(Records from a collection)
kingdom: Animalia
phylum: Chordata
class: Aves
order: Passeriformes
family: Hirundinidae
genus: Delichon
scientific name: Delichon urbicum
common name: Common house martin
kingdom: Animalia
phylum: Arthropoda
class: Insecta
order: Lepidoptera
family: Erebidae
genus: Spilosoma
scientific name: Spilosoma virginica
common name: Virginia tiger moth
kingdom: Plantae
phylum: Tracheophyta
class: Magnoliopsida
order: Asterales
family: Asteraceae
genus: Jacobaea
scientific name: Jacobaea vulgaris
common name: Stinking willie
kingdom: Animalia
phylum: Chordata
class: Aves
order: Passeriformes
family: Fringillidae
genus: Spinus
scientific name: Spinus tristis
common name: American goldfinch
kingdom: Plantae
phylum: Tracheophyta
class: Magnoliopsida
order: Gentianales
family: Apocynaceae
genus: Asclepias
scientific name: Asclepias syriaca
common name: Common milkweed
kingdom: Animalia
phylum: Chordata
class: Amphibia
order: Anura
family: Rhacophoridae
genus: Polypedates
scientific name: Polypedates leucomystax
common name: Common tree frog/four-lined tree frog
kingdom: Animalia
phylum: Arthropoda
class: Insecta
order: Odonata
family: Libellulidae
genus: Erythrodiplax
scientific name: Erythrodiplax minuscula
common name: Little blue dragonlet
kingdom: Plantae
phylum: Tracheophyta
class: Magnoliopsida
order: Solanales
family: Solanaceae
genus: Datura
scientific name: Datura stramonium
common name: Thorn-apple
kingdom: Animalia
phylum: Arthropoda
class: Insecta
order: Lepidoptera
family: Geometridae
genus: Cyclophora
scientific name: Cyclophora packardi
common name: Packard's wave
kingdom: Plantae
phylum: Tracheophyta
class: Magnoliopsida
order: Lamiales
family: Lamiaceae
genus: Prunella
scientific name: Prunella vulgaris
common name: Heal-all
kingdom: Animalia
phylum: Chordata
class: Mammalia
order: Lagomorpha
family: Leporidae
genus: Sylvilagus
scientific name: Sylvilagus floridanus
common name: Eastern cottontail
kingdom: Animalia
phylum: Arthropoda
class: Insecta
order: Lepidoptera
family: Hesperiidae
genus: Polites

**SHORT TASK:**
Repeat word for word the lines of the records, starting at the line that contains "scientific name: Jacobaea vulgaris" and stopping after the line that contains "scientific name: Cyclophora packardi".

**SOLUTION FOR THIS EXERCISE:**
scientific name: Jacobaea vulgaris
common name: Stinking willie
kingdom: Animalia
phylum: Chordata
class: Aves
order: Passeriformes
family: Fringillidae
genus: Spinus
scientific name: Spinus tristis
common name: American goldfinch
kingdom: Plantae
phylum: Tracheophyta
class: Magnoliopsida
order: Gentianales
family: Apocynaceae
genus: Asclepias
scientific name: Asclepias syriaca
common name: Common milkweed
kingdom: Animalia
phylum: Chordata
class: Amphibia
order: Anura
family: Rhacophoridae
genus: Polypedates
scientific name: Polypedates leucomystax
common name: Common tree frog/four-lined tree frog
kingdom: Animalia
phylum: Arthropoda
class: Insecta
order: Odonata
family: Libellulidae
genus: Erythrodiplax
scientific name: Erythrodiplax minuscula
common name: Little blue dragonlet
kingdom: Plantae
phylum: Tracheophyta
class: Magnoliopsida
order: Solanales
family: Solanaceae
genus: Datura
scientific name: Datura stramonium
common name: Thorn-apple
kingdom: Animalia
phylum: Arthropoda
class: Insecta
order: Lepidoptera
family: Geometridae
genus: Cyclophora
scientific name: Cyclophora packardi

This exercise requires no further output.